There is a third option as well. It is somewhere between A and B. It is the option that says that there was nothing wrong with our prayer, but that it was “God’s will” that whatever ended up happening had to happen the way it did. We have to just accept it and move on.
There is of course validity to the third option; but I don’t think it is very helpful to the person who misunderstands prayer. Why pray at all if God’s will is going to be done no matter what?
Don’t be afraid to ask this question! How many years have people been praying? You are not the first one to think of it. I guarantee you that at some point in the past, someone much smarter than you or I put together had this question, sought an answer to it, and still saw a valid purpose for prayer in his or her life. So now it is our turn to seek an answer.
The Christian understanding of prayer is actually so much more than asking for things we want. That is a dimension of it, but it can’t be the whole picture.

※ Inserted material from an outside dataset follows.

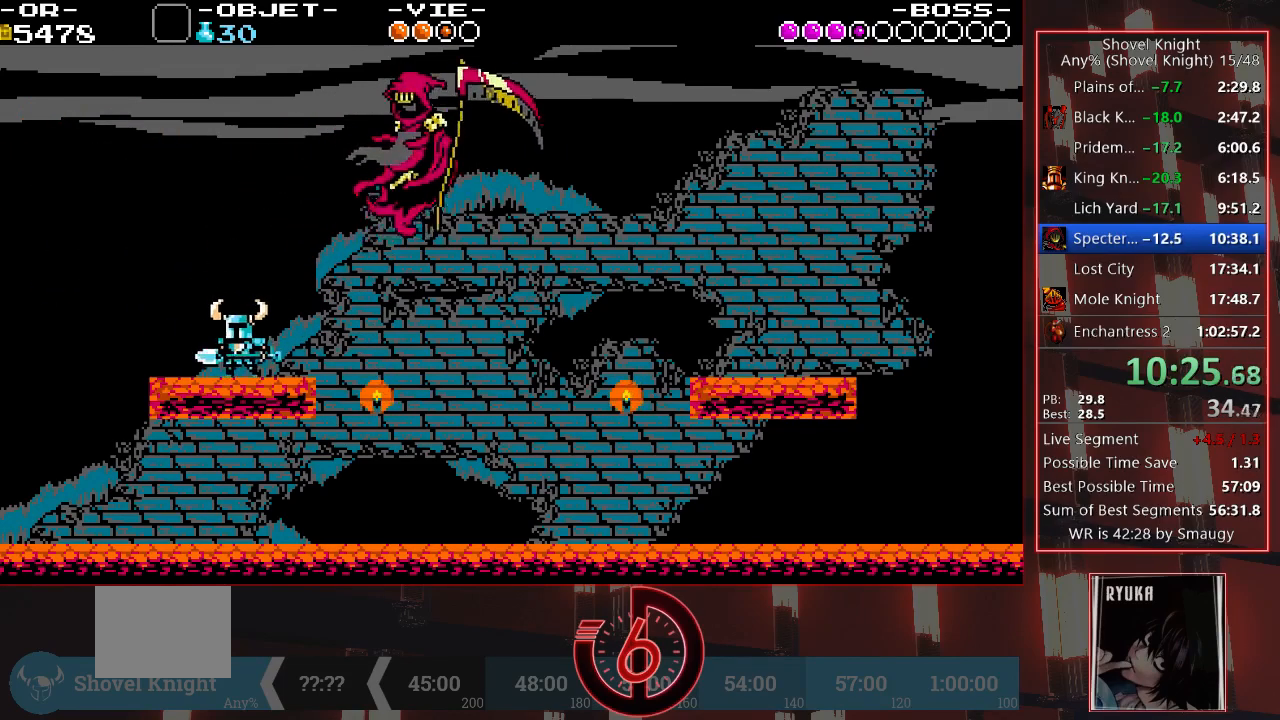
{"buttons": ["DPAD_LEFT"], "left_stick": "center", "right_stick": "center", "events": [[67, "DPAD_LEFT", "up"], [417, "DPAD_LEFT", "down"]]}
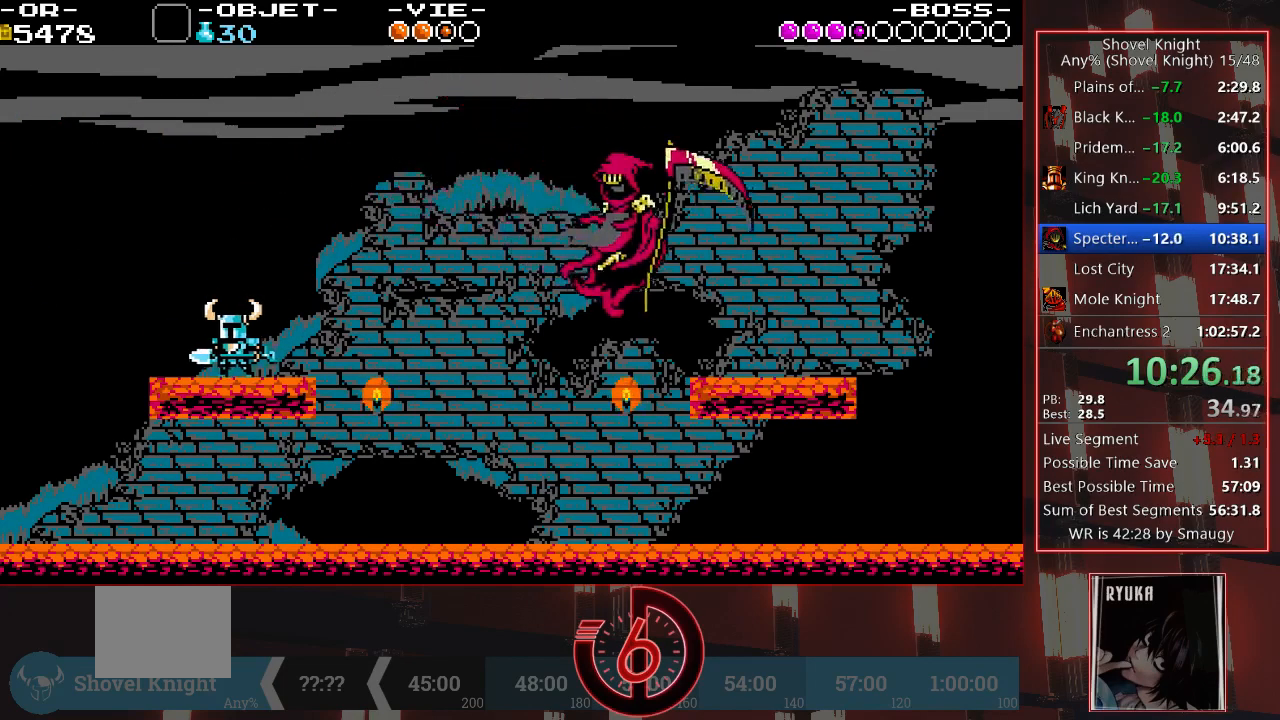
{"buttons": ["DPAD_RIGHT"], "left_stick": "center", "right_stick": "center", "events": [[67, "DPAD_LEFT", "up"], [433, "DPAD_RIGHT", "down"]]}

Prayer is nothing other than having a conversation with God. Did you get that? A conversation. That means both talking and listening (we are learning social skills here too!). What kind of a relationship would have with your friends if you only talked to them for three minutes a day to beg them for stuff you needed? If they loved you and saw that what you were asking for was something truly necessary for your happiness, they would probably still grant your request, but you wouldn’t have much of a relationship.
The same is true with your relationship with God. Many people hear that prayer is necessary to build a relationship with God, but it doesn’t add up when our prayers only consist of petitions. When we start thinking of prayer as a conversation between friends, the purpose of prayer becomes clearer. We pray to become united to the one who created us. We pray to grow closer to the one who knows us better than we know ourselves, the one who knows better than we do what will make us truly happy.
Think about what this means. It means that you should pull out that list you have been keeping of questions you want to ask God when you get to Heaven, because there is no need to wait to ask. It also means responsibility on our part. If prayer is a conversation, we have to listen. And if we believe that God is God, we have to do what He tells us.